A questão é política e estava claramente definida na lei 11.343 de 2006 (artigo 28) que criminaliza as drogas, mas livra da prisão as pessoas que adquirirem, transportarem ou portarem drogas (e não só maconha) para consumo pessoal. Em vez de prisão, deveriam cumprir penas alternativas de prestação de serviços à comunidade, advertência sobre os efeitos das drogas e comparecimento obrigatório a curso educativo. Uma pergunta salta à vista: como saber se alguém que está transportando droga é apenas consumidor ou um grande chefe do tráfico de drogas? Como distinguir se o portador da droga é traficante ou simples consumidor? Parece inadequado deixar esta decisão ao critério do policial do momento que, evidentemente, usaria uma métrica carregada de preconceito.

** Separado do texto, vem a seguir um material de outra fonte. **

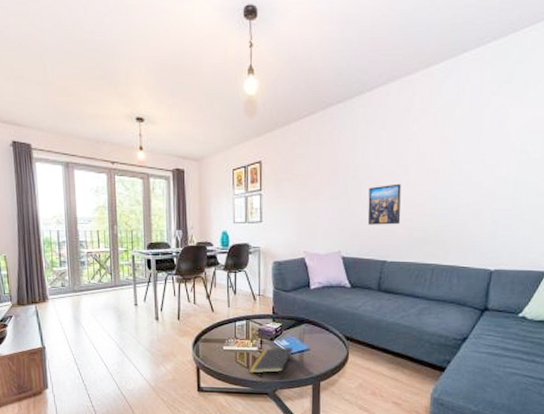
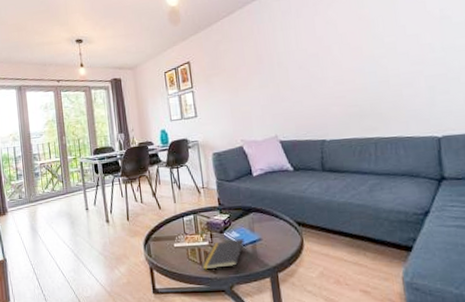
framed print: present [367,183,402,225] -> none [295,64,333,107]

Como se trata de uma decisão política e já está definida em lei pelo Congresso, o STF-Supremo Tribunal Federal não deveria se envolver no assunto. Ocorre que a instituição foi solicitada a analisar a constitucionalidade da lei que criminaliza o porte de maconha, mesmo quando para o consumo. Os ministros do STF passaram a julgar o tema, tendo já quase alcançando maioria para a descriminalização do porte da maconha para consumo, livrando os usuários de qualquer constrangimento policial ou jurídico. Diante disto, tornou-se mais urgente ainda a definição de um critério para distinguir o usuário do traficante. O STF está optando pela quantidade de maconha que o portador carregar no momento da abordagem, considerando consumo mesmo quando se tratar de uma distribuição no varejo em pequenas quantidades.  

Incomodados com o que consideram “interferência indevida” do STF, os senadores aprovaram uma Proposta de Emenda Constitucional que introduz na Carga Magna a criminalização das drogas estabelecida na Lei 11.343 de 2006, explicitando que constitui crime o porte de qualquer quantidade de droga. A questão é política, claro. Refletindo o conservadorismo atualmente dominante no Congresso Nacional, com a mudança constitucional o Senado procura impedir qualquer deliberação sobre o tema pelo STF. Como tudo indica que a PEC será também aprovada na Câmara de Deputados, o Brasil mantém os rigores da repressão ao consumo da maconha que, segundo o cientista David Nutt (artigo publicado da revista Lancet), é uma droga muito menos danosa que as lícitas e comemoradas bebidas alcoólicas (1). E vai continuar enchendo os presídios de consumidores pobres confundidos com traficantes. 

(1) Ver a respeito o artigo intitulado “Drogas lícitas e ilícitas” de Sérgio C. Buarque publicado nesta Revista Será em 20/012017.